Negotiating The Red Zone: Taking Your Sermon To A Successful Conclusion
As though the Lord were working overtime to teach me on this subject, the next
sermon I heard was delivered by a veteran seminary professor who did the same
thing. An excellent message with effective exposition and apt illustrations
ground to a halt in the red zone, as though the learned preacher had given no
thought on what to do once he arrived at this end of the field. A good sermon
fizzled, the public invitation sputtered, and the congregation progressed on
to the next item in the order of worship. If anyone left church that day pondering
how close they had come to hearing a great sermon, I couldn't tell.
In Writer's Digest for December, 2004, Lauren Kessler quotes Joan Didion,
"It is easier to see the beginnings of things, and harder to see the ends."
With that line, Kessler introduces her article, "The Elegant Finish," which
deals with writing first-class conclusions to non-fiction pieces. Some of her
insights are helpful to preachers in search of effective climaxes to their sermons.
Advertisement

Kessler asks why endings are so hard to write. For one thing, she finds, we
are taught in school that the opening is most important. Writers (speakers,
too) learn that they must grab people with their first words. Further, something
inside writers — and preachers — insists that once we figure out how to begin,
the rest will fall into place.
Kessler puts much of the blame on journalism schools that teach students to
tell the story, and that the story is over when they run out of material. That
way, there is no ending. It just stops, like a lot of sermons where the preacher
runs out of time or material or inspiration.
There is an old school of thought that says speeches and sermons are made up
of three parts: an introduction in which I tell what I'm going to tell, the
main body in which I tell it, and the conclusion where I summarize what I just
told. If one is preaching to kindergartners, that may be an effective approach.
Otherwise, it's an insult to the audience, assuming as it does that the hearers
are mentally impaired or did not listen the first time.

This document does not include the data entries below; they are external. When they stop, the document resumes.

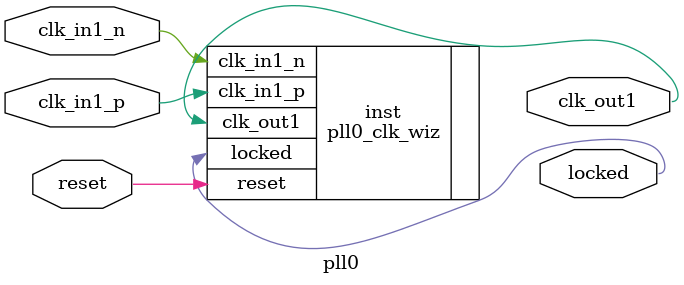
<source format=v>


`timescale 1ps/1ps

(* CORE_GENERATION_INFO = "pll0,clk_wiz_v6_0_9_0_0,{component_name=pll0,use_phase_alignment=false,use_min_o_jitter=false,use_max_i_jitter=false,use_dyn_phase_shift=false,use_inclk_switchover=false,use_dyn_reconfig=false,enable_axi=0,feedback_source=FDBK_AUTO,PRIMITIVE=MMCM,num_out_clk=1,clkin1_period=5.000,clkin2_period=10.0,use_power_down=false,use_reset=true,use_locked=true,use_inclk_stopped=false,feedback_type=SINGLE,CLOCK_MGR_TYPE=NA,manual_override=false}" *)

module pll0 
 (
  // Clock out ports
  output        clk_out1,
  // Status and control signals
  input         reset,
  output        locked,
 // Clock in ports
  input         clk_in1_p,
  input         clk_in1_n
 );

  pll0_clk_wiz inst
  (
  // Clock out ports  
  .clk_out1(clk_out1),
  // Status and control signals               
  .reset(reset), 
  .locked(locked),
 // Clock in ports
  .clk_in1_p(clk_in1_p),
  .clk_in1_n(clk_in1_n)
  );

endmodule

</source>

A sermon which lays its points before the people without ever tying them up
again at the end fails its audience in a lot of ways. Chiefly, it never lets
the congregation see the bigger picture, how the message fits into the larger
framework of God's plan for the world, the Kingdom, and themselves.
With Kessler's suggestions as our guide, I want to propose three approaches
for preachers in crafting more effective closings for sermons.
1.
"Think of the closing as a story."
The preacher may end with a story that brings the gist of the sermon home. The
old joke about the sermon being composed of three points and a poem is half
right. Something — a poem, story, illustration, something! — can be used at
the end to push the main message across the finish line.